_PASSAGE SHOWN_.
Links to the previous rounds: 1, 2 and 3.

Gabriel Oxenstierna

The battle of climate hypotheses, Round 4:
The Green-house Gas Forcer vs. The Winter Gatekeeper

For the first time, the IPCC’s doctrine of CO₂ as a ‘control knob’ in our climate faces a serious challenger in the form of a comprehensive hypothesis about what drives climate and its shifts. – This article is the fourth in a series evaluating this new hypothesis of natural climate variability, the so-called Winter Gate-keeper Hypothesis [WGH]. The basic concept of WGH is that natural variations in the polewards meridional transport of heat and moisture controls climate change.[1][2]

Alarmists, including the IPCC, love to speculate about tipping points. One of their favourites is that the Atlantic meridional overturning circulation (AMOC), will shut down due to our emissions of greenhouse gases.[3][4]

The AMOC is an essential part of the global heat transport system. This is how bitterly cold the climate could get in parts of the North if it collapsed:[5]

Figure 1: Simulated outcome of an AMOC shutdown. Everything warms up significantly, except the North Atlantic and Northern Europe. Source: [7]

A collapsed AMOC would also lead to a host of knock-on effects due to ‘tele-connections’.We are warned that a weakening of AMOC would have severe impacts and increase the risk of “cascading problems” for other major Earth systems, “such as the Antarctic ice sheet, tropical monsoon systems and Amazon rainforest”.[6] Climate crise effects would occur in many other areas as well. Stormier weather, more floods, collapsed plankton production, and widespread oxygen death in the oceans (anoxia) are forecast, says the IPCC.[3] The issue of AMOC’s whereabouts is therefore of great interest.

_LISTED ENTRIES_.
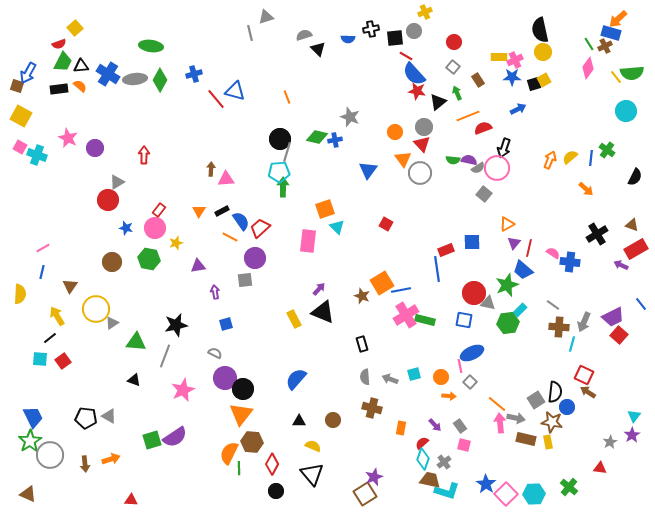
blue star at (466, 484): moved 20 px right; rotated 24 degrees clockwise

---

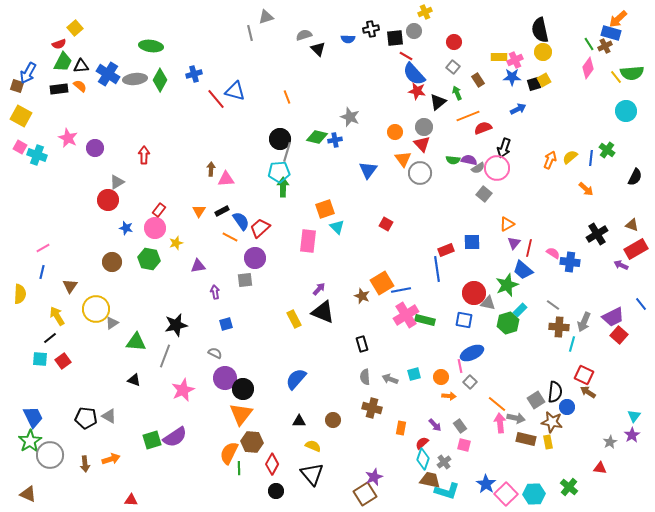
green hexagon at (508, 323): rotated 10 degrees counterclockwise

_TASKS FOR THIS EXERCISE_.
A. Rewrite the stretch of the climate hypotheses article from "A collapsed AMOC" through "of great interest.", substituting "Congo rainforest" for "Amazon rainforest".
B. Resume the climate hypotheses article after its final sentence and keep writing it.

_THE RESPONSES_.
A.
A collapsed AMOC would also lead to a host of knock-on effects due to ‘tele-connections’.We are warned that a weakening of AMOC would have severe impacts and increase the risk of “cascading problems” for other major Earth systems, “such as the Antarctic ice sheet, tropical monsoon systems and Congo rainforest”.[6] Climate crise effects would occur in many other areas as well. Stormier weather, more floods, collapsed plankton production, and widespread oxygen death in the oceans (anoxia) are forecast, says the IPCC.[3] The issue of AMOC’s whereabouts is therefore of great interest.

B.
The cold blob

The AMOC is like a giant conveyor belt of energy. It is primarily driven by the Denmark Strait overflow: warm and salty water from the northward extension of the Gulf Stream meets the cold ocean currents off south-east Greenland. There they sink to the bottom as a huge ‘waterfall’, with a drop of more than 3 000 meters (at the threshold of the Denmark Strait). The heavy, cold bottom water then flows south to the Southern Ocean, before turning north again.

A key part of the AMOC is the convection zone south of Iceland and Greenland, where we find the subpolar Atlantic gyre. The ocean current rotates counterclockwise around the so-called cold blob:

Figure 2. The thermohaline circulation in the North Atlantic together with the surface water temperature trend from 1993 to 2021. Surrounding the cold spot with deep convection, the AMOC flows counterclockwise.

The cold blob is not only present at the surface but goes way down to the depths:[8]

Figure 3. Change in ocean heat for the top 2000 meters, from 1958-2023, [4] adapted from [8, fig 7]

The hypothesis that the AMOC is weakening is based on the existence of the cold blob as a long-term climate phenomenon in the North Atlantic, as the AMOC strength is strongly positively correlated with the cold blob temperature. A colder cold blob corresponds to a slower AMOC.[9][10]

The cold blob disappears!

However, it now appears that the feared slowdown of the AMOC isn’t happening at all. Deep-sea flow data show stable flows over the past 24 years. This was described in an article on WUWT, here.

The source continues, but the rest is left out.